I wonder if this should only be executing on a window onload event (but there are some caveats we'd have to think through such as the cases where images load from cache)

It uses mw.loader.load() though it could use $.getScript() (or $.ajax({ dataType: 'script' })). Either way it's a cross-origin script that needs to result in script execution.

Right now it's triggered right away, and as any subresource added before window load event fires, it ends up requiring the browser to wait for that resource before emitting the window load event.

We can work around it either by delaying the code to not run until window-load. Alternatively, we can use a request method that doesn't result in the request becoming a subresource. E.g. something that doesn't add a script tag to the DOM.

Looks like this could be an XHR request with CORS. And only fallback to a script tag if needed. We'll need to figure out how this affects the redirect and script execution behaviour. I think it'd be preferable not to delay this until window load but keep it as-is.

The script execution can probably be refactored to return pure data as JSON and have the logic be in the consuming module instead. That would remove the need for it to be script execution always.

It will still internally be script execution for older browsers without CORS (the fallback for cross-domain XHR without CORS is JSON-P which is a script tag with a callback passing the JSON).

This is a pattern I use fair bit:

$.ajax({
	// Server must respond with pure JSON. Or, if a callback query parameter is present
	// with script wrapping the JSON in said callback.
	url: ..,
	data: { .. },
	// JSON: Uses XHR (with CORS, if url is cross-domain).
	// JSON-P: Uses a script tag ands add 'callback' query parameter
	dataType: $.support.cors ? 'json' : 'jsonp',
	cache: true // No cache-buster query string 
});

(server example extracted from MediaWiki: Krinkle/intuition:/api.php#L31-L57.

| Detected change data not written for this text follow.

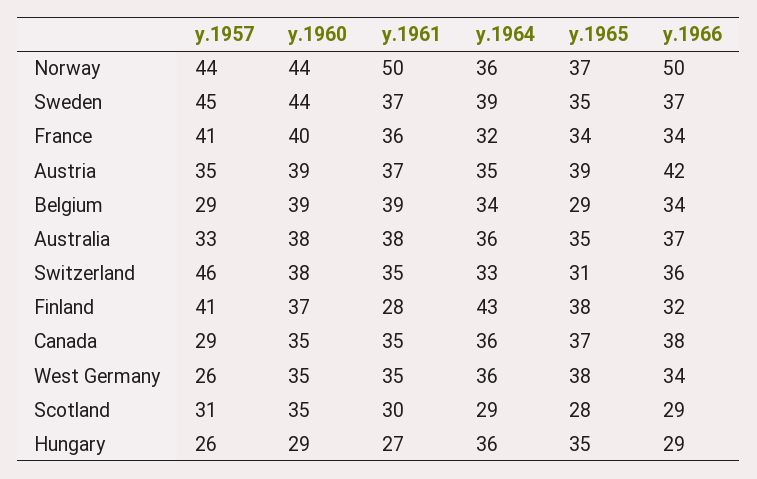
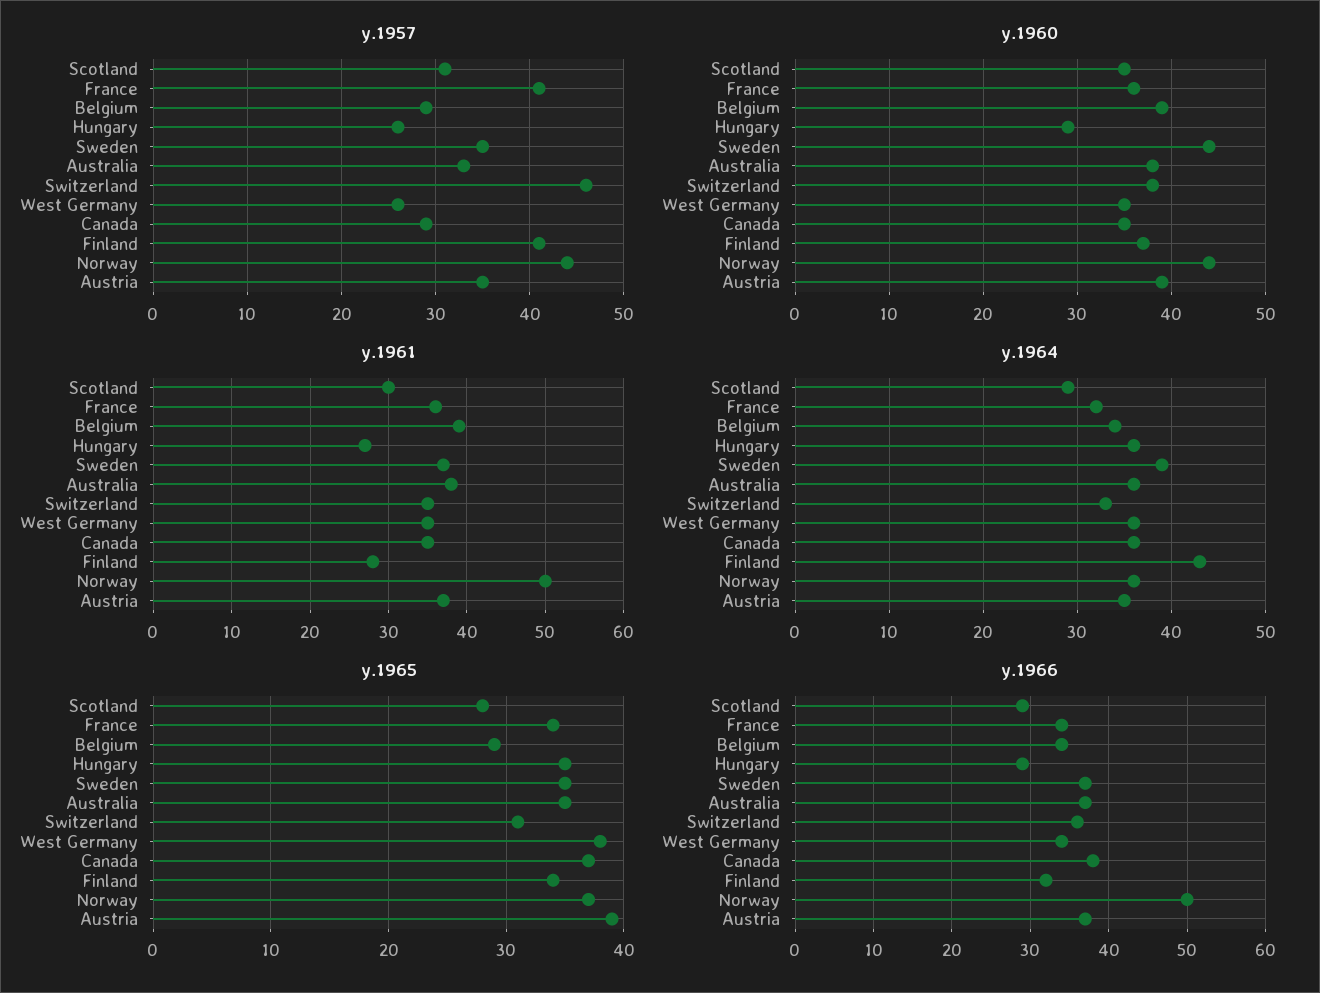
  {
    "y.1957": {
      "Norway": 44,
-     "Sweden": 45,
+     "Sweden": 35,
      "France": 41,
      "Austria": 35,
      "Belgium": 29,
      "Australia": 33,
      "Switzerland": 46,
      "Finland": 41,
      "Canada": 29,
      "West Germany": 26,
      "Scotland": 31,
      "Hungary": 26
    },
    "y.1960": {
      "Norway": 44,
      "Sweden": 44,
-     "France": 40,
+     "France": 36,
      "Austria": 39,
      "Belgium": 39,
      "Australia": 38,
      "Switzerland": 38,
      "Finland": 37,
      "Canada": 35,
      "West Germany": 35,
      "Scotland": 35,
      "Hungary": 29
    },
    "y.1961": {
      "Norway": 50,
      "Sweden": 37,
      "France": 36,
      "Austria": 37,
      "Belgium": 39,
      "Australia": 38,
      "Switzerland": 35,
      "Finland": 28,
      "Canada": 35,
      "West Germany": 35,
      "Scotland": 30,
      "Hungary": 27
    },
    "y.1964": {
      "Norway": 36,
      "Sweden": 39,
      "France": 32,
      "Austria": 35,
      "Belgium": 34,
      "Australia": 36,
      "Switzerland": 33,
      "Finland": 43,
      "Canada": 36,
      "West Germany": 36,
      "Scotland": 29,
      "Hungary": 36
    },
    "y.1965": {
      "Norway": 37,
      "Sweden": 35,
      "France": 34,
      "Austria": 39,
      "Belgium": 29,
      "Australia": 35,
      "Switzerland": 31,
-     "Finland": 38,
+     "Finland": 34,
      "Canada": 37,
      "West Germany": 38,
      "Scotland": 28,
      "Hungary": 35
    },
    "y.1966": {
      "Norway": 50,
      "Sweden": 37,
      "France": 34,
-     "Austria": 42,
+     "Austria": 37,
      "Belgium": 34,
      "Australia": 37,
      "Switzerland": 36,
      "Finland": 32,
      "Canada": 38,
      "West Germany": 34,
      "Scotland": 29,
      "Hungary": 29
    }
  }

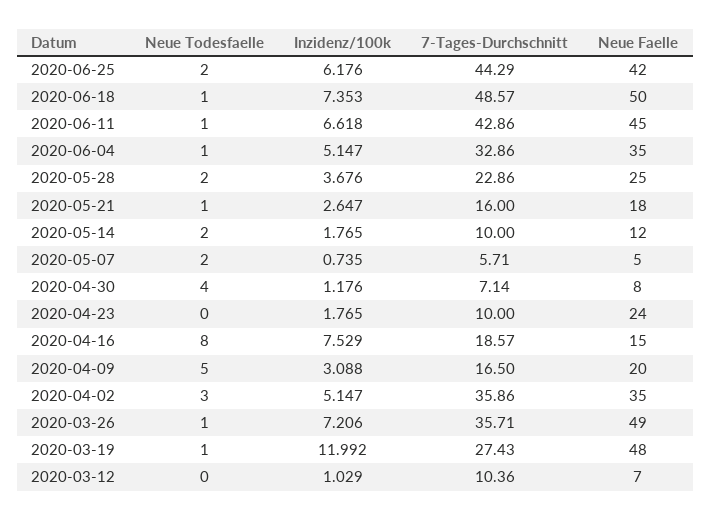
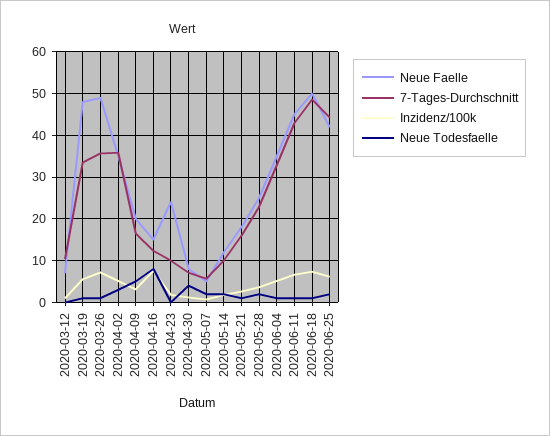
  {
    "Neue Todesfaelle": {
      "2020-06-25": 2,
      "2020-06-18": 1,
      "2020-06-11": 1,
      "2020-06-04": 1,
      "2020-05-28": 2,
      "2020-05-21": 1,
      "2020-05-14": 2,
      "2020-05-07": 2,
      "2020-04-30": 4,
      "2020-04-23": 0,
      "2020-04-16": 8,
      "2020-04-09": 5,
      "2020-04-02": 3,
      "2020-03-26": 1,
      "2020-03-19": 1,
      "2020-03-12": 0
    },
    "Inzidenz/100k": {
      "2020-06-25": 6.176,
      "2020-06-18": 7.353,
      "2020-06-11": 6.618,
      "2020-06-04": 5.147,
      "2020-05-28": 3.676,
      "2020-05-21": 2.647,
      "2020-05-14": 1.765,
      "2020-05-07": 0.735,
      "2020-04-30": 1.176,
      "2020-04-23": 1.765,
      "2020-04-16": 7.529,
      "2020-04-09": 3.088,
      "2020-04-02": 5.147,
      "2020-03-26": 7.206,
-     "2020-03-19": 11.992,
+     "2020-03-19": 6,
      "2020-03-12": 1.029
    },
    "7-Tages-Durchschnitt": {
      "2020-06-25": 44.29,
      "2020-06-18": 48.57,
      "2020-06-11": 42.86,
      "2020-06-04": 32.86,
      "2020-05-28": 22.86,
      "2020-05-21": 16,
      "2020-05-14": 10,
      "2020-05-07": 5.71,
      "2020-04-30": 7.14,
      "2020-04-23": 10,
-     "2020-04-16": 18.57,
+     "2020-04-16": 12,
      "2020-04-09": 16.5,
      "2020-04-02": 35.86,
      "2020-03-26": 35.71,
-     "2020-03-19": 27.43,
+     "2020-03-19": 34,
      "2020-03-12": 10.36
    },
    "Neue Faelle": {
      "2020-06-25": 42,
      "2020-06-18": 50,
      "2020-06-11": 45,
      "2020-06-04": 35,
      "2020-05-28": 25,
      "2020-05-21": 18,
      "2020-05-14": 12,
      "2020-05-07": 5,
      "2020-04-30": 8,
      "2020-04-23": 24,
      "2020-04-16": 15,
      "2020-04-09": 20,
      "2020-04-02": 35,
      "2020-03-26": 49,
      "2020-03-19": 48,
      "2020-03-12": 7
    }
  }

Note core has a ForeignApi module specifically for managing CORs requests.

It seems this code has always loaded, but now when images are lazy loaded it has become more of a problem, skewing results more.

Compare
http://wpt.wmftest.org/result/160323_VM_9S/
with
http://wpt.wmftest.org/result/160327_W5_21/1/details/

On a side note, is it just me or does it seem like image downloads are blocking JavaScript at the bottom from loading?

Uhhh, how does this block T124390: [GOAL] Load images with care?

It could be blocking our ability to measure the performance improvement accurately. I'm still investigating.